Nach Angaben der Grenzpolizei wurden im Juni 9309 Migranten beim illegalen Grenzübertritt aus Mexiko festgenommen. Im Vorjahr waren es im gleichen Monat im Vergleich dazu 130.415.

Noems Ministerium hatte vergangene Woche eine scharfe Werbekampagne in Onlinediensten gestartet, um 10.000 Beamte für die US-Einwanderungsbehörde ICE zu rekrutieren.

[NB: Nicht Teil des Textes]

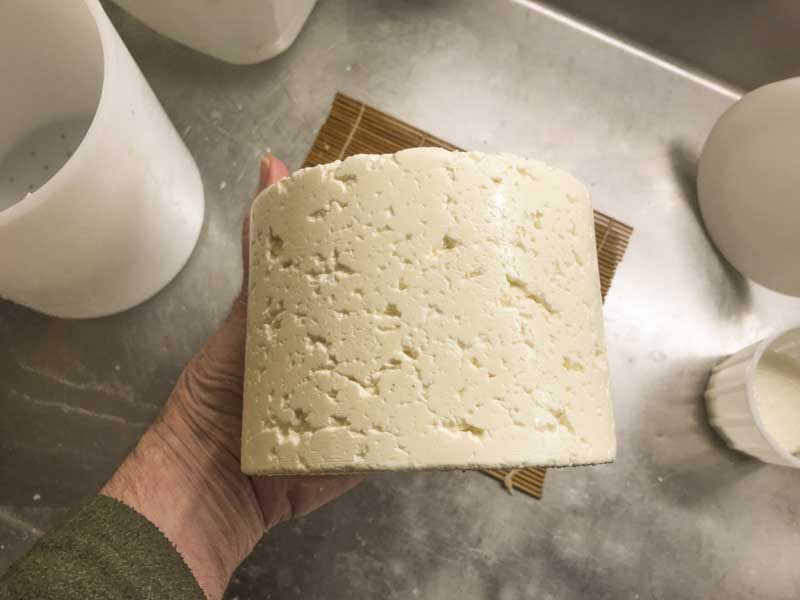
This screenshot has height=600, width=800. I want to click on bamboo mat, so click(x=372, y=137).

Nach Angaben der Bürgerrechtsorganisation American Civil Liberties Union (ACLU) leben rund 11 Millionen Einwanderer ohne Papiere in den USA, die meisten davon aus Lateinamerika. Insgesamt leben demnach rund 41 Millionen Einwanderer in den Vereinigten Staaten.

Trump hatte im Wahlkampf angekündigt, hart gegen Einwanderer ohne gültige Aufenthaltserlaubnis vorgehen zu wollen und Millionen Ausländer ohne Papiere abzuschieben. Seit seinem Amtsantritt nehmen vermummte ICE-Beamte bei Razzien im ganzen Land Einwanderer fest. Das Vorgehen des US-Präsidenten ist dabei höchst umstritten.